[[ Information provided, beginning ]]
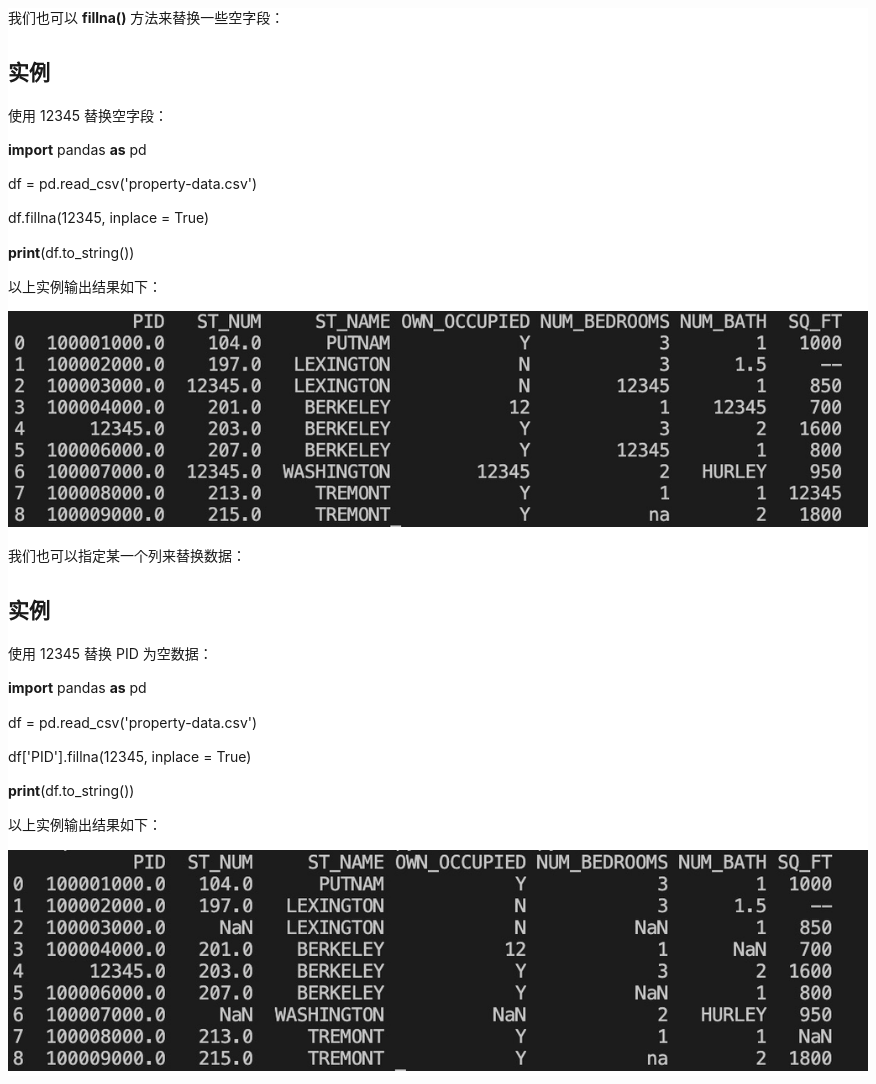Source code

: 我们也可以 **fillna()** 方法来替换一些空字段：

## 实例

使用 12345 替换空字段： 

**import** pandas **as** pd
 
 df = pd.read_csv('property-data.csv')
 
 df.fillna(12345, inplace = True)
 
 **print**(df.to_string())

以上实例输出结果如下：

![img](./pics/5033AA75-BC7D-4192-9428-221765EA3C58.jpg)

我们也可以指定某一个列来替换数据：

## 实例

使用 12345 替换 PID 为空数据： 

**import** pandas **as** pd
 
 df = pd.read_csv('property-data.csv')
 
 df['PID'].fillna(12345, inplace = True)
 
 **print**(df.to_string())

以上实例输出结果如下：

![img](./pics/2F955E95-8C4C-4E7C-B788-5714B2C898C2.jpg)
[[ Information provided, end ]]
> **Task to complete**
Keeping every word as it is, write out all the data and omit the pictures.

> **The answer**
Source code

: 我们也可以 **fillna()** 方法来替换一些空字段：

## 实例

使用 12345 替换空字段： 

**import** pandas **as** pd
 
 df = pd.read_csv('property-data.csv')
 
 df.fillna(12345, inplace = True)
 
 **print**(df.to_string())

以上实例输出结果如下：

![img](./pics/5033AA75-BC7D-4192-9428-221765EA3C58.jpg)

我们也可以指定某一个列来替换数据：

## 实例

使用 12345 替换 PID 为空数据： 

**import** pandas **as** pd
 
 df = pd.read_csv('property-data.csv')
 
 df['PID'].fillna(12345, inplace = True)
 
 **print**(df.to_string())

以上实例输出结果如下：

![img](./pics/2F955E95-8C4C-4E7C-B788-5714B2C898C2.jpg)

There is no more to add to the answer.